**DATA SUPPLIED**.
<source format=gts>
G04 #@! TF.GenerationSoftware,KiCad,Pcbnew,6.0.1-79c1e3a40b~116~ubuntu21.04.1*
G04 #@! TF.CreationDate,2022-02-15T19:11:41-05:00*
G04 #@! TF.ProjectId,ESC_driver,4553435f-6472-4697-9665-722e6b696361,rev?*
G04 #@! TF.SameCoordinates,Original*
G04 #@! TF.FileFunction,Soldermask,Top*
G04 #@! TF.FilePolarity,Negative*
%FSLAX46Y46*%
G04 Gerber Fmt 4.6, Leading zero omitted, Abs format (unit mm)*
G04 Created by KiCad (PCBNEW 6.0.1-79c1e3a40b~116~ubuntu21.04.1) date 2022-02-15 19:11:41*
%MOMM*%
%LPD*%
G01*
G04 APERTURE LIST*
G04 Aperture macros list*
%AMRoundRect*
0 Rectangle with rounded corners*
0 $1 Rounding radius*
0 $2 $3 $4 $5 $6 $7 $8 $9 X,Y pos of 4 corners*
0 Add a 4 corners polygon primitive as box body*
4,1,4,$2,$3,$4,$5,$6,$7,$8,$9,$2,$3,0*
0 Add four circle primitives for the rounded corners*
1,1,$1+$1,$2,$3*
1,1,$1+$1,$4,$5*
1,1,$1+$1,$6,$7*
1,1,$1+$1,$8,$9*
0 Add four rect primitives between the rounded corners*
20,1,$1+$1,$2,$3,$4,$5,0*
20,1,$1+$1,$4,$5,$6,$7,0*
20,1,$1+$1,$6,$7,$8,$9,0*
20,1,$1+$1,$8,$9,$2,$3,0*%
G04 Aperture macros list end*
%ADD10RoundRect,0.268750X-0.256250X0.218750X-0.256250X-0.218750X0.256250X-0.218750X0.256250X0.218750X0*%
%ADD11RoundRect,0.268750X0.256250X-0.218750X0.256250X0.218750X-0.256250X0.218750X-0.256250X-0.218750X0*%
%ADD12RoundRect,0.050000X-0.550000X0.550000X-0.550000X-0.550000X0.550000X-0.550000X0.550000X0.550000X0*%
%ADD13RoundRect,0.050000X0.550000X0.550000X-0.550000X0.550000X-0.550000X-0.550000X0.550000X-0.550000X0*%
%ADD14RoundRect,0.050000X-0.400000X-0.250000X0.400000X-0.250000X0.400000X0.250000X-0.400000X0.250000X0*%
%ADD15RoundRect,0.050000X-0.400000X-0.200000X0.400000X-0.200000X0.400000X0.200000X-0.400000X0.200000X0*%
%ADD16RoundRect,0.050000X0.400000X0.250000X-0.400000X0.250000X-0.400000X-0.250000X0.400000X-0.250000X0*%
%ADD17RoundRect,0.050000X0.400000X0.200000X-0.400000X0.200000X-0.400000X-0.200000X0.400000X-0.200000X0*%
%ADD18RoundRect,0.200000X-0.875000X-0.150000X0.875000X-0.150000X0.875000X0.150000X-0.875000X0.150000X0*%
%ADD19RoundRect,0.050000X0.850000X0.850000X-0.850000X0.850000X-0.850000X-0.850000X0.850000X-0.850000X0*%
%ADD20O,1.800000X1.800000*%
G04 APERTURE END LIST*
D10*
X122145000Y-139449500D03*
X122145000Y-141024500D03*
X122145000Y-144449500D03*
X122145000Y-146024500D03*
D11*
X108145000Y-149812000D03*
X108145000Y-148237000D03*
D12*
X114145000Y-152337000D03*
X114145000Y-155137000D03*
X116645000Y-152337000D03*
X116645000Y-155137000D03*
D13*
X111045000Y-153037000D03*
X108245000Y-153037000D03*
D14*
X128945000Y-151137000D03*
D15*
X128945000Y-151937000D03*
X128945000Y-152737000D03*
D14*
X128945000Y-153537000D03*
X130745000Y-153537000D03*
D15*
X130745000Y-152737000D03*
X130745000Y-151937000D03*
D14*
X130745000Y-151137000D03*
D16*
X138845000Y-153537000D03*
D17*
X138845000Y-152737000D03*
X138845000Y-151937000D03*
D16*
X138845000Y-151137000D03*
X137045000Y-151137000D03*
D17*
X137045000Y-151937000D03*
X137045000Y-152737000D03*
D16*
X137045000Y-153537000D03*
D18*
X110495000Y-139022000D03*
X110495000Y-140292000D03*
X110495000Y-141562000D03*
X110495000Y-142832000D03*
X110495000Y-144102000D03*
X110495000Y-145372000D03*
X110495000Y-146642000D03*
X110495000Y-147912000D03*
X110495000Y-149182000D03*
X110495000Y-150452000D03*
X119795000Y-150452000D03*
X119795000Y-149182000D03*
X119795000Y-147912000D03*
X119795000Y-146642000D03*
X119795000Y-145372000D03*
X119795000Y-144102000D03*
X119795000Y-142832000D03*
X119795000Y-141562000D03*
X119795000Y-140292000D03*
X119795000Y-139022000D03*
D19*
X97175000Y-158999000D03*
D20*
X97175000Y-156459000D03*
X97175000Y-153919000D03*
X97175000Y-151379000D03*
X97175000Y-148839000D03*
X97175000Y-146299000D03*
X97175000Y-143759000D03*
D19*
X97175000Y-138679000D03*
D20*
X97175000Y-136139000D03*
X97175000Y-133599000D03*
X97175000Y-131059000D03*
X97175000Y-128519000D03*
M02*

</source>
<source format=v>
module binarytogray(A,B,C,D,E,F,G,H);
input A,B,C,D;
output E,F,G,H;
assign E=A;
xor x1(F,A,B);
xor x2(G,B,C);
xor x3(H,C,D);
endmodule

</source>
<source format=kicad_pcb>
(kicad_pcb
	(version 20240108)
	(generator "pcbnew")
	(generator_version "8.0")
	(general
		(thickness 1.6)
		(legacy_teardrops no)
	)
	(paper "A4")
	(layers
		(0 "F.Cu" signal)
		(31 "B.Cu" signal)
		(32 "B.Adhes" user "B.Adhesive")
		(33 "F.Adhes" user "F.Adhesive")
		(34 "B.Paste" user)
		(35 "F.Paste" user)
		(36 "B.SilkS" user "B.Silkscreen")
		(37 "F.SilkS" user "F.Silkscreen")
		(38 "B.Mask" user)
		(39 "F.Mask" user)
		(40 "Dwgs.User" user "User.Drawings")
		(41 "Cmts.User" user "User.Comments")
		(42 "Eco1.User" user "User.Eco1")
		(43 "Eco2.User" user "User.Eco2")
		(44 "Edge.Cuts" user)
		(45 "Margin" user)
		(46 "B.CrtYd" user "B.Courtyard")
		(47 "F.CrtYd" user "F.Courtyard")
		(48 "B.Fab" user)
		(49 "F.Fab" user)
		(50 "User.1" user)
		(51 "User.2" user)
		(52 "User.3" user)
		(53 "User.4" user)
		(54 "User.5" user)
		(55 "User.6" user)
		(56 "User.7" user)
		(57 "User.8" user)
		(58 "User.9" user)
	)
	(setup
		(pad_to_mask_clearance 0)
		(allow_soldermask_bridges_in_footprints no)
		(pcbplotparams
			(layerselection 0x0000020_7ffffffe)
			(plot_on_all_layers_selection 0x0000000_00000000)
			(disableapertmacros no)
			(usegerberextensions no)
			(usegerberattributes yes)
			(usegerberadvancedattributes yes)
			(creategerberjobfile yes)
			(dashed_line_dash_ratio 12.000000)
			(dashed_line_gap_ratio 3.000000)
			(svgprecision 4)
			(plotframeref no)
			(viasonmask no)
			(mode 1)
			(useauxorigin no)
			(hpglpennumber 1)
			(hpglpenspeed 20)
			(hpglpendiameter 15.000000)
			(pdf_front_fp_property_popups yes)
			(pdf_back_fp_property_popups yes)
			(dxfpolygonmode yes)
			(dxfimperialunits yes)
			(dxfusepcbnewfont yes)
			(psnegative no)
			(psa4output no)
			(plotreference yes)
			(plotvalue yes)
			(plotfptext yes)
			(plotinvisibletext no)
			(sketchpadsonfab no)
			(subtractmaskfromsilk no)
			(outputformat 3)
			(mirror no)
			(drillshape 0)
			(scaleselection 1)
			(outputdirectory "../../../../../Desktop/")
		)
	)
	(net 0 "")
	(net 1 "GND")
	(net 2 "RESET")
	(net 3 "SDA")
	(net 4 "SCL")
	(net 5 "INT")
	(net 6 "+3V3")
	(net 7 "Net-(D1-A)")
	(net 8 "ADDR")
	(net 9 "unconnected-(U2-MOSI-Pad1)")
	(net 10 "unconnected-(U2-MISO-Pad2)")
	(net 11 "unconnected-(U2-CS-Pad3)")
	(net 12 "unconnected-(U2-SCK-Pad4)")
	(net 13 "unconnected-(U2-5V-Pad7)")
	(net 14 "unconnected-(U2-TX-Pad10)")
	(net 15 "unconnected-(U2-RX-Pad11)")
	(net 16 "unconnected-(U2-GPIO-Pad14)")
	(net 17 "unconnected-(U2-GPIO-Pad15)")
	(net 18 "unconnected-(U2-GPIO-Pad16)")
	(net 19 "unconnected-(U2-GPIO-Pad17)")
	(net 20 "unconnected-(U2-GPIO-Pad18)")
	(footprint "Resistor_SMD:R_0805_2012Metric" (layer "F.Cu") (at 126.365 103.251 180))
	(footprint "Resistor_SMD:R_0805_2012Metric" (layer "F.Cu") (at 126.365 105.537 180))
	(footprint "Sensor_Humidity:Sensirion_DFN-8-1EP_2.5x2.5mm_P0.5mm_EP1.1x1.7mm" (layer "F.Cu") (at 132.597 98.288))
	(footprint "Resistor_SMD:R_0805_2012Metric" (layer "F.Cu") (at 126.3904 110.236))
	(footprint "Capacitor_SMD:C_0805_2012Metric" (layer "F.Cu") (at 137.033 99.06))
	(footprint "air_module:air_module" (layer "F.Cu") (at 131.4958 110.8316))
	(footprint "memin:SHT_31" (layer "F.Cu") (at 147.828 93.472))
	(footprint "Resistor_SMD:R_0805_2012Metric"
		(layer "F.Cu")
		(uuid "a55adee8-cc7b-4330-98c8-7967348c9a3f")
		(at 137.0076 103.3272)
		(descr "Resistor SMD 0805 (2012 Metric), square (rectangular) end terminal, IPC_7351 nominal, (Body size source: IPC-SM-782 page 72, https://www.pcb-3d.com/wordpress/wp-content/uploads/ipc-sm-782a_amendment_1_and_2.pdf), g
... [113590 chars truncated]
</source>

...

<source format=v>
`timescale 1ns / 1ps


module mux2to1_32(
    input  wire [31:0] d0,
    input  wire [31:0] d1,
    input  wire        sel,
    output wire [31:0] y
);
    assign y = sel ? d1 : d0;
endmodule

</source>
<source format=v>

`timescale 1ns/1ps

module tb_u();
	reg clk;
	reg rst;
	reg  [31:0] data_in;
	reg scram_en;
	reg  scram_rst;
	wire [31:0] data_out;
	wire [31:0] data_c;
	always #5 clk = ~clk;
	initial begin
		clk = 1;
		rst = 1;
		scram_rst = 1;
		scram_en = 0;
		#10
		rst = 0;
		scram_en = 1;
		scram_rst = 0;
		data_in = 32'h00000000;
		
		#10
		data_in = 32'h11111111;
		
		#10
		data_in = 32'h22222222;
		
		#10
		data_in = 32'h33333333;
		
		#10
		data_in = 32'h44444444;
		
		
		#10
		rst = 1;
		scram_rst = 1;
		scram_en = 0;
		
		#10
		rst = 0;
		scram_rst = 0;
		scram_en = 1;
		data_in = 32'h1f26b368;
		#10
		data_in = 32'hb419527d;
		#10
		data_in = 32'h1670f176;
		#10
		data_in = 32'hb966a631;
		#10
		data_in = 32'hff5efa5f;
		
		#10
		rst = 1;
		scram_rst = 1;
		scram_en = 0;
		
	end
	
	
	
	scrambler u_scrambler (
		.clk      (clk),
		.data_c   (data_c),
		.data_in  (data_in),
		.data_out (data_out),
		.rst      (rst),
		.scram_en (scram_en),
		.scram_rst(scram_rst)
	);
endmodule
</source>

**DIRECTIONS**.
Scan the material for "primitives" and copy the lines that hold it.

**RESPONSE TO THE TASK**.
0 Add four circle primitives for the rounded corners*
0 Add four rect primitives between the rounded corners*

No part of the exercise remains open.